▶ [Required work]:
Copy out the records line for line without any changes, beginning with the first line and ending with the line that contains "At which label is the value closest to 22?", including that line.

▶ [Information]:
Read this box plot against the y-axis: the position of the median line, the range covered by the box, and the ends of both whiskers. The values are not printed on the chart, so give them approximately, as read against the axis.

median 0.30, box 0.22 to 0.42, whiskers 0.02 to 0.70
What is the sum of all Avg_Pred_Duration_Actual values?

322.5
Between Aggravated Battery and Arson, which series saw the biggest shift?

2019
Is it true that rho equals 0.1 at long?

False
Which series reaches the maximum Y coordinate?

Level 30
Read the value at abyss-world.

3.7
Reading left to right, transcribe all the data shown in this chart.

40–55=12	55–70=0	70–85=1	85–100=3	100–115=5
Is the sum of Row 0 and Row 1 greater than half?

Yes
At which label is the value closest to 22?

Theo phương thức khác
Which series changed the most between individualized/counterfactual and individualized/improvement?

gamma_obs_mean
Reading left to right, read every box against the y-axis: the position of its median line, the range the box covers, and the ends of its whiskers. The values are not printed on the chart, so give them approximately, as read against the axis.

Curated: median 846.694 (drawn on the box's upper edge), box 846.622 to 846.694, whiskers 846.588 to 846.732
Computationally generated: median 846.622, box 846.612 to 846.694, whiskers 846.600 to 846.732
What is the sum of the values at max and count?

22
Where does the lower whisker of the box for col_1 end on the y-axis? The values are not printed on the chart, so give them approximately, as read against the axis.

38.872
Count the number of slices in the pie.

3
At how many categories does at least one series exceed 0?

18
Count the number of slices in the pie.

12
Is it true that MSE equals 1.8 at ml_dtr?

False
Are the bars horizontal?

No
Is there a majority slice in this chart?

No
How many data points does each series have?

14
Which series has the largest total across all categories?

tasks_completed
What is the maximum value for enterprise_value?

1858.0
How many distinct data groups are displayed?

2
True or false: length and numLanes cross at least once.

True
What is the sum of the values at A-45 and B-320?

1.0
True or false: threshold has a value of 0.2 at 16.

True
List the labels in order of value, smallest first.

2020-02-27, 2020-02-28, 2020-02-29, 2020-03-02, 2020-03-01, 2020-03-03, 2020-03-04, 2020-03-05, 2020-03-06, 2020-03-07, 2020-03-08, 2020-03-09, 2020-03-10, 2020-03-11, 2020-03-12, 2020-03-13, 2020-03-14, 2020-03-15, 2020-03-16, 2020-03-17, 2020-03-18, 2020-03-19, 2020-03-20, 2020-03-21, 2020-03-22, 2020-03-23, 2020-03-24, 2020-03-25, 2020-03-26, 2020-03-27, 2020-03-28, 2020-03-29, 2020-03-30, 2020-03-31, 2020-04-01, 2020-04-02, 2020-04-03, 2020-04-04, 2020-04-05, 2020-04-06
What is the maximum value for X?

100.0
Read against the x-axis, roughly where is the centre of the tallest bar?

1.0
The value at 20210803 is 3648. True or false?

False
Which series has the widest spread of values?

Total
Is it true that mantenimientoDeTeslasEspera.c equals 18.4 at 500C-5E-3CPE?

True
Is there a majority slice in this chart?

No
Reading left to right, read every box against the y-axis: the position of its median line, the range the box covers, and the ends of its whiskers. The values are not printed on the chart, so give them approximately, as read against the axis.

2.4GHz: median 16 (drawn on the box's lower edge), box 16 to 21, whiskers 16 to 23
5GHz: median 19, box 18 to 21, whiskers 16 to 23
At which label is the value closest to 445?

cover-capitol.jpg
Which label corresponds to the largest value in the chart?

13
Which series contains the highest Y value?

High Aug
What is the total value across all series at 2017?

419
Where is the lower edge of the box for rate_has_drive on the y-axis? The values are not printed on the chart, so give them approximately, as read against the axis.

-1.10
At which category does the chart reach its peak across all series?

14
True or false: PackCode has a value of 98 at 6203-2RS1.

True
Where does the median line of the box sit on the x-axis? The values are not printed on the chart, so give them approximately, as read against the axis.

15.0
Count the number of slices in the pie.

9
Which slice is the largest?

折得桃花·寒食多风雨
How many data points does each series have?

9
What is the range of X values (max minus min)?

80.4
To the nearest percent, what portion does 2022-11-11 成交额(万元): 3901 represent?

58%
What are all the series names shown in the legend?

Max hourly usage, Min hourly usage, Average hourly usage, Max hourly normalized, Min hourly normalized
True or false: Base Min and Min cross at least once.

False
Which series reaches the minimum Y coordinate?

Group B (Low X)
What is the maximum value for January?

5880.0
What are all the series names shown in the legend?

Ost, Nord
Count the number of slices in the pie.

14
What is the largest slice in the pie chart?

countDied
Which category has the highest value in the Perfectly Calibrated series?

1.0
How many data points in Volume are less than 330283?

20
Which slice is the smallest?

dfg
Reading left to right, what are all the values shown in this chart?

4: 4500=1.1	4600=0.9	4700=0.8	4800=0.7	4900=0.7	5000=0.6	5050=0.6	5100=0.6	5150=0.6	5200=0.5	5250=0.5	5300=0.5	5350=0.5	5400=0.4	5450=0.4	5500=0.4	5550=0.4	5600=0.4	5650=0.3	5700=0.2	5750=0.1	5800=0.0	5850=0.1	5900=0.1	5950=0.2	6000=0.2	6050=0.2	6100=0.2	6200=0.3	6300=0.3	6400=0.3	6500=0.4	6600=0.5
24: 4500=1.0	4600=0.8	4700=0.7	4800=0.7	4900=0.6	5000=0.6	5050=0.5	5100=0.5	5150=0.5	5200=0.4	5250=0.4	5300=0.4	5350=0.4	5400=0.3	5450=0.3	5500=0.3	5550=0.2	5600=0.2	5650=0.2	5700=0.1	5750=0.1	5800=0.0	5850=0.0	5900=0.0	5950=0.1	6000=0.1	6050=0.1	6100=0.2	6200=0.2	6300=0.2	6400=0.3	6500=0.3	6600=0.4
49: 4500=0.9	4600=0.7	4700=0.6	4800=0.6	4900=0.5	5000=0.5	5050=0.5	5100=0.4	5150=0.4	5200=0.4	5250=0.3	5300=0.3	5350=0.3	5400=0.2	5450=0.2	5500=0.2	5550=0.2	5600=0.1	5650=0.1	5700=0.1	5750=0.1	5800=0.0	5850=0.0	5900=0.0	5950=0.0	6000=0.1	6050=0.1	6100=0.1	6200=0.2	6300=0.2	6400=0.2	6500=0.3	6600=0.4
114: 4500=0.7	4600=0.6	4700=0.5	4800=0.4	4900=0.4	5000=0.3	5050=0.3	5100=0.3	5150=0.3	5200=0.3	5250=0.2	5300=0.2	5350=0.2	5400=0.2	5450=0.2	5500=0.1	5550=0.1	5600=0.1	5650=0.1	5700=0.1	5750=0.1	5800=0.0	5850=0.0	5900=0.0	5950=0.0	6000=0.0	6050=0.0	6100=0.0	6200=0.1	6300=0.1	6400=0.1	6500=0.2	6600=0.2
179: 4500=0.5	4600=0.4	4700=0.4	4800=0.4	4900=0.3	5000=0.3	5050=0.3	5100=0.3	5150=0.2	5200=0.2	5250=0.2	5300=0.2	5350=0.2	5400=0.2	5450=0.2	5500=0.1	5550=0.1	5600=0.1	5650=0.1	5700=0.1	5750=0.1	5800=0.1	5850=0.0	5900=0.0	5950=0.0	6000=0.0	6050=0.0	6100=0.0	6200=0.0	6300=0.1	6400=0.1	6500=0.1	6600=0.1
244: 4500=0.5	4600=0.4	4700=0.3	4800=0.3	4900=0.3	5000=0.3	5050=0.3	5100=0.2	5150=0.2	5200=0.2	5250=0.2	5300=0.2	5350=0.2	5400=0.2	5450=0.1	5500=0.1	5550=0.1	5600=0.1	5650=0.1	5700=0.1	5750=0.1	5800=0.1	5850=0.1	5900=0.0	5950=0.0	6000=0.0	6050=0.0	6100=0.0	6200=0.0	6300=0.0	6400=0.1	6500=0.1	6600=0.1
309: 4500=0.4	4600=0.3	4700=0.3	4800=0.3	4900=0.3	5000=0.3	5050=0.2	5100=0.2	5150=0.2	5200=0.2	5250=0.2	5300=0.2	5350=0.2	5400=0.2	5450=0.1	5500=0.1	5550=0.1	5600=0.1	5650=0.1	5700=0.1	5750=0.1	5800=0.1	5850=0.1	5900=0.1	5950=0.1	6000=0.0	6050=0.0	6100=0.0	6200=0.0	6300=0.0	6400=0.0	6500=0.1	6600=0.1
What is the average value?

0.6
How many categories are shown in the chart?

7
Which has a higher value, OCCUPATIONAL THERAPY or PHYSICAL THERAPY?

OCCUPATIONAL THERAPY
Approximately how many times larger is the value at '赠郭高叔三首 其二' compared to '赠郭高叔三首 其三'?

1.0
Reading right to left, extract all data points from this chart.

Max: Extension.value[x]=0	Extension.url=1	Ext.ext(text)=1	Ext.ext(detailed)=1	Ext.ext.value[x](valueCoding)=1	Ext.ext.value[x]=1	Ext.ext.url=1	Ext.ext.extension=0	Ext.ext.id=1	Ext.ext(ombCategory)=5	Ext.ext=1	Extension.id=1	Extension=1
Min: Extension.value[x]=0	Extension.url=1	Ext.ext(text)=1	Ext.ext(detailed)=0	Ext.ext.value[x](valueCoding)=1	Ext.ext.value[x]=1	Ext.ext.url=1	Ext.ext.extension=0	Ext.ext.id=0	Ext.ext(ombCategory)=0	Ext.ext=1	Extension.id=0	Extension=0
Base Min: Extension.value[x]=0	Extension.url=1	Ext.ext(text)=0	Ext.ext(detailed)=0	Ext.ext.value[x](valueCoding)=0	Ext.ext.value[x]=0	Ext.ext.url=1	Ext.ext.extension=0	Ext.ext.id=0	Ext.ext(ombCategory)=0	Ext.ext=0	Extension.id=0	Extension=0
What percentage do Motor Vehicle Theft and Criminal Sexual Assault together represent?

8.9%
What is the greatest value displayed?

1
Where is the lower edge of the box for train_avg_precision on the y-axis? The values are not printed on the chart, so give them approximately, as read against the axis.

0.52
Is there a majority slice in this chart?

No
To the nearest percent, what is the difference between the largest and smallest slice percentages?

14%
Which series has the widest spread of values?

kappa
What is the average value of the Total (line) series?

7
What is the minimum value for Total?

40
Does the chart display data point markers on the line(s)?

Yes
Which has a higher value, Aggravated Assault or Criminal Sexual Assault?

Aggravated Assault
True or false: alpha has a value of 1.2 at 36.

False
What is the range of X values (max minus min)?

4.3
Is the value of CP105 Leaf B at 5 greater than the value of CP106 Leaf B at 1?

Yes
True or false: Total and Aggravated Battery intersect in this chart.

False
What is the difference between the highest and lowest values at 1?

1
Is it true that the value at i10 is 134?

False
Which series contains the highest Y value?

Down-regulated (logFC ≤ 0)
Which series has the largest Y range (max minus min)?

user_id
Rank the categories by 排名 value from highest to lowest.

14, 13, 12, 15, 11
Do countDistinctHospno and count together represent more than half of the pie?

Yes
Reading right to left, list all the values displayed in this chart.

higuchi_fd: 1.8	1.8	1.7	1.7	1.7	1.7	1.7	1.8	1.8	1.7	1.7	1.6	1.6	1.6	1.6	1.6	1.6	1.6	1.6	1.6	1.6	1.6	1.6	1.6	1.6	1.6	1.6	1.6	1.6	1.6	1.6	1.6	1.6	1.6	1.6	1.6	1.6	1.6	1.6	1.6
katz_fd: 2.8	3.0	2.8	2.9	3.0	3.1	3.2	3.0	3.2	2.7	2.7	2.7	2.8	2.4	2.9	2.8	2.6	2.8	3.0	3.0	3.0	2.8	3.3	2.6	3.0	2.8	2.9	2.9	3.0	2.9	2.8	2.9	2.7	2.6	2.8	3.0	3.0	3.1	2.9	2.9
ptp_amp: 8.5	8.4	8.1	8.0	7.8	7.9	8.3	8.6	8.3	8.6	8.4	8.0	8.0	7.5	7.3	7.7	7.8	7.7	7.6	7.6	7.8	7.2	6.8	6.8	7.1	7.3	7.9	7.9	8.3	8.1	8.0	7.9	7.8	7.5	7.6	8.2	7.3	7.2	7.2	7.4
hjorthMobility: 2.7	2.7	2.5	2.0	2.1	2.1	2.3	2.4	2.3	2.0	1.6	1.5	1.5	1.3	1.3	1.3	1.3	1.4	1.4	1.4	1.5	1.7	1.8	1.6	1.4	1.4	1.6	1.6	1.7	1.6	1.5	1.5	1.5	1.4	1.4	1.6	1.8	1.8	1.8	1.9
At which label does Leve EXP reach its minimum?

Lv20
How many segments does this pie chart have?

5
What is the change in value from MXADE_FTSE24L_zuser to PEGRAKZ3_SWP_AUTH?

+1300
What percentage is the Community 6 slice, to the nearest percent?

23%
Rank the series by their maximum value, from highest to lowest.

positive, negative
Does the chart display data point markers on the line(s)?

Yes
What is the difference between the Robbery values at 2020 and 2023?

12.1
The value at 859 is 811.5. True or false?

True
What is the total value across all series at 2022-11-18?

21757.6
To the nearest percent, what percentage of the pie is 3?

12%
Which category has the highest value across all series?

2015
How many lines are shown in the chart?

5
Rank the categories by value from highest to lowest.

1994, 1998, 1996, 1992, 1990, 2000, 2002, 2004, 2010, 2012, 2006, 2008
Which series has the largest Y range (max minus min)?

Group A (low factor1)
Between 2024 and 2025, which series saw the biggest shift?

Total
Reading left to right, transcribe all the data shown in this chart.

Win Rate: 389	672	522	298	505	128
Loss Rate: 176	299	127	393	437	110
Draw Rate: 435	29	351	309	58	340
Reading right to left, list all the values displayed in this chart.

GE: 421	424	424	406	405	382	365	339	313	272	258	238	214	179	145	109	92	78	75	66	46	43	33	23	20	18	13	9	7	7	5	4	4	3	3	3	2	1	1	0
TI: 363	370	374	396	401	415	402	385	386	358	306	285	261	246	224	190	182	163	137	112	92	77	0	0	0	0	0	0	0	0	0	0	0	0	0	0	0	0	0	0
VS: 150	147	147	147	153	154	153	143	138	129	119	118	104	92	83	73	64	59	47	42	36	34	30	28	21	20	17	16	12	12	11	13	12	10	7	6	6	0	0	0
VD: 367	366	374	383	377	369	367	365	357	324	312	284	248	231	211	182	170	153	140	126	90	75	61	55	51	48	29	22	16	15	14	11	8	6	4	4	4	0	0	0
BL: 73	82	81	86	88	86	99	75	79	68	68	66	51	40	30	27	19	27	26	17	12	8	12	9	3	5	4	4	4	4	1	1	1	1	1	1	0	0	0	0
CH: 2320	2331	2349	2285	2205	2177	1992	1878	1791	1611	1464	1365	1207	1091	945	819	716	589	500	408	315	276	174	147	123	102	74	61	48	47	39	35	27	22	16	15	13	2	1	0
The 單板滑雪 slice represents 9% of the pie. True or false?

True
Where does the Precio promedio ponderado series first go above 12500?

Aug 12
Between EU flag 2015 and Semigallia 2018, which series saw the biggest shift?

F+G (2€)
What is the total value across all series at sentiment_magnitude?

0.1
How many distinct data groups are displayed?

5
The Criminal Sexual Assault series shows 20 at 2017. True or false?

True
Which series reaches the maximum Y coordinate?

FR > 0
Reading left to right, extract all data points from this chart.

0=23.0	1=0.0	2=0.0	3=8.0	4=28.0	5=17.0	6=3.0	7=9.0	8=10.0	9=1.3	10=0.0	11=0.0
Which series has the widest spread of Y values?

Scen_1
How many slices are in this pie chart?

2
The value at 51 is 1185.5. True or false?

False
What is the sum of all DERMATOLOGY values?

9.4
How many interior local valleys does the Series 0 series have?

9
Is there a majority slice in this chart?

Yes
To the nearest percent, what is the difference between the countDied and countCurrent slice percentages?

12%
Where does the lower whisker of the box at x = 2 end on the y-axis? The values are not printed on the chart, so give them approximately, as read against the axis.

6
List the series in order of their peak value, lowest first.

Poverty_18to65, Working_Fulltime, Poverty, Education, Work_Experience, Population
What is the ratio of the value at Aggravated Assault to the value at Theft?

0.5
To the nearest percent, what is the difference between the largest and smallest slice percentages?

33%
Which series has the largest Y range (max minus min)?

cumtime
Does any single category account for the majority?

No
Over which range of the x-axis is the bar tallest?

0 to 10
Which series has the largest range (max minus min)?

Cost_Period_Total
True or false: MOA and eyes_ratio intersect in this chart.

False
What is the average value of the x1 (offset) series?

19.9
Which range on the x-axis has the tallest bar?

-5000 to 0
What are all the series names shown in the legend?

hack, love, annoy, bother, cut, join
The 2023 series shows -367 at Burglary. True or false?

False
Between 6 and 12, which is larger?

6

▶ [Problem solution]:
Read this box plot against the y-axis: the position of the median line, the range covered by the box, and the ends of both whiskers. The values are not printed on the chart, so give them approximately, as read against the axis.

median 0.30, box 0.22 to 0.42, whiskers 0.02 to 0.70
What is the sum of all Avg_Pred_Duration_Actual values?

322.5
Between Aggravated Battery and Arson, which series saw the biggest shift?

2019
Is it true that rho equals 0.1 at long?

False
Which series reaches the maximum Y coordinate?

Level 30
Read the value at abyss-world.

3.7
Reading left to right, transcribe all the data shown in this chart.

40–55=12	55–70=0	70–85=1	85–100=3	100–115=5
Is the sum of Row 0 and Row 1 greater than half?

Yes
At which label is the value closest to 22?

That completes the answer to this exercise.